The problem
Write out the records again exactly and exclude the pictures.

Source material
=== Begin Enclosure ===

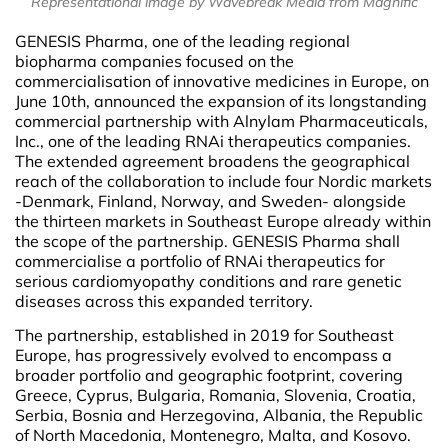
Representational image by Wavebreak Media from Magnific
GENESIS Pharma, one of the leading regional
biopharma companies focused on the
commercialisation of innovative medicines in Europe, on
June 10th, announced the expansion of its longstanding
commercial partnership with Alnylam Pharmaceuticals,
Inc., one of the leading RNAi therapeutics companies.
The extended agreement broadens the geographical
reach of the collaboration to include four Nordic markets
-Denmark, Finland, Norway, and Sweden- alongside
the thirteen markets in Southeast Europe already within
the scope of the partnership. GENESIS Pharma shall
commercialise a portfolio of RNAi therapeutics for
serious cardiomyopathy conditions and rare genetic
diseases across this expanded territory.
The partnership, established in 2019 for Southeast
Europe, has progressively evolved to encompass a
broader portfolio and geographic footprint, covering
Greece, Cyprus, Bulgaria, Romania, Slovenia, Croatia,
Serbia, Bosnia and Herzegovina, Albania, the Republic
of North Macedonia, Montenegro, Malta, and Kosovo.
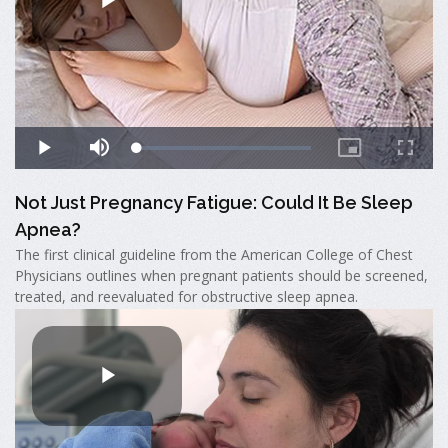
Not Just Pregnancy Fatigue: Could It Be Sleep
Apnea?
The first clinical guideline from the American College of Chest
Physicians outlines when pregnant patients should be screened,
treated, and reevaluated for obstructive sleep apnea.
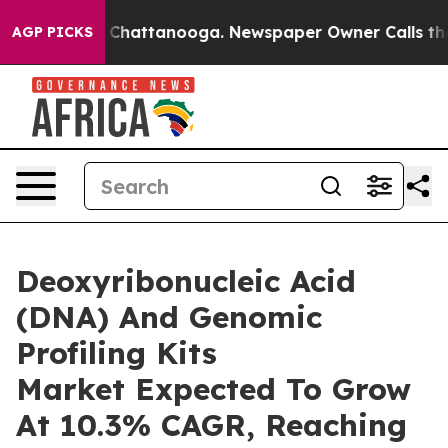
haos in Chattanooga. Newspaper Owner Calls the Peop
AGP PICKS
Deoxyribonucleic Acid
(DNA) And Genomic
Profiling Kits
Market Expected To Grow
At 10.3% CAGR, Reaching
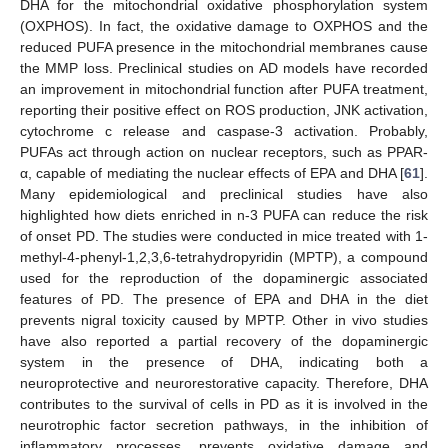
DHA for the mitochondrial oxidative phosphorylation system
(OXPHOS). In fact, the oxidative damage to OXPHOS and the
reduced PUFA presence in the mitochondrial membranes cause
the MMP loss. Preclinical studies on AD models have recorded
an improvement in mitochondrial function after PUFA treatment,
reporting their positive effect on ROS production, JNK activation,
cytochrome c release and caspase-3 activation. Probably,
PUFAs act through action on nuclear receptors, such as PPAR-
α, capable of mediating the nuclear effects of EPA and DHA [
61
].
Many epidemiological and preclinical studies have also
highlighted how diets enriched in n-3 PUFA can reduce the risk
of onset PD. The studies were conducted in mice treated with 1-
methyl-4-phenyl-1,2,3,6-tetrahydropyridin (MPTP), a compound
used for the reproduction of the dopaminergic associated
features of PD. The presence of EPA and DHA in the diet
prevents nigral toxicity caused by MPTP. Other in vivo studies
have also reported a partial recovery of the dopaminergic
system in the presence of DHA, indicating both a
neuroprotective and neurorestorative capacity. Therefore, DHA
contributes to the survival of cells in PD as it is involved in the
neurotrophic factor secretion pathways, in the inhibition of
inflammatory processes, prevents oxidative damage and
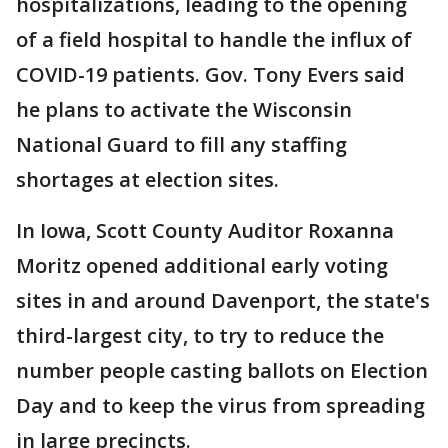
hospitalizations, leading to the opening
of a field hospital to handle the influx of
COVID-19 patients. Gov. Tony Evers said
he plans to activate the Wisconsin
National Guard to fill any staffing
shortages at election sites.
In Iowa, Scott County Auditor Roxanna
Moritz opened additional early voting
sites in and around Davenport, the state's
third-largest city, to try to reduce the
number people casting ballots on Election
Day and to keep the virus from spreading
in large precincts.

=== End Enclosure ===

Response area
Representational image by Wavebreak Media from Magnific
GENESIS Pharma, one of the leading regional
biopharma companies focused on the
commercialisation of innovative medicines in Europe, on
June 10th, announced the expansion of its longstanding
commercial partnership with Alnylam Pharmaceuticals,
Inc., one of the leading RNAi therapeutics companies.
The extended agreement broadens the geographical
reach of the collaboration to include four Nordic markets
-Denmark, Finland, Norway, and Sweden- alongside
the thirteen markets in Southeast Europe already within
the scope of the partnership. GENESIS Pharma shall
commercialise a portfolio of RNAi therapeutics for
serious cardiomyopathy conditions and rare genetic
diseases across this expanded territory.
The partnership, established in 2019 for Southeast
Europe, has progressively evolved to encompass a
broader portfolio and geographic footprint, covering
Greece, Cyprus, Bulgaria, Romania, Slovenia, Croatia,
Serbia, Bosnia and Herzegovina, Albania, the Republic
of North Macedonia, Montenegro, Malta, and Kosovo.
Not Just Pregnancy Fatigue: Could It Be Sleep
Apnea?
The first clinical guideline from the American College of Chest
Physicians outlines when pregnant patients should be screened,
treated, and reevaluated for obstructive sleep apnea.
haos in Chattanooga. Newspaper Owner Calls the Peop
AGP PICKS
Deoxyribonucleic Acid
(DNA) And Genomic
Profiling Kits
Market Expected To Grow
At 10.3% CAGR, Reaching
DHA for the mitochondrial oxidative phosphorylation system
(OXPHOS). In fact, the oxidative damage to OXPHOS and the
reduced PUFA presence in the mitochondrial membranes cause
the MMP loss. Preclinical studies on AD models have recorded
an improvement in mitochondrial function after PUFA treatment,
reporting their positive effect on ROS production, JNK activation,
cytochrome c release and caspase-3 activation. Probably,
PUFAs act through action on nuclear receptors, such as PPAR-
α, capable of mediating the nuclear effects of EPA and DHA [
61
].
Many epidemiological and preclinical studies have also
highlighted how diets enriched in n-3 PUFA can reduce the risk
of onset PD. The studies were conducted in mice treated with 1-
methyl-4-phenyl-1,2,3,6-tetrahydropyridin (MPTP), a compound
used for the reproduction of the dopaminergic associated
features of PD. The presence of EPA and DHA in the diet
prevents nigral toxicity caused by MPTP. Other in vivo studies
have also reported a partial recovery of the dopaminergic
system in the presence of DHA, indicating both a
neuroprotective and neurorestorative capacity. Therefore, DHA
contributes to the survival of cells in PD as it is involved in the
neurotrophic factor secretion pathways, in the inhibition of
inflammatory processes, prevents oxidative damage and
hospitalizations, leading to the opening
of a field hospital to handle the influx of
COVID-19 patients. Gov. Tony Evers said
he plans to activate the Wisconsin
National Guard to fill any staffing
shortages at election sites.
In Iowa, Scott County Auditor Roxanna
Moritz opened additional early voting
sites in and around Davenport, the state's
third-largest city, to try to reduce the
number people casting ballots on Election
Day and to keep the virus from spreading
in large precincts.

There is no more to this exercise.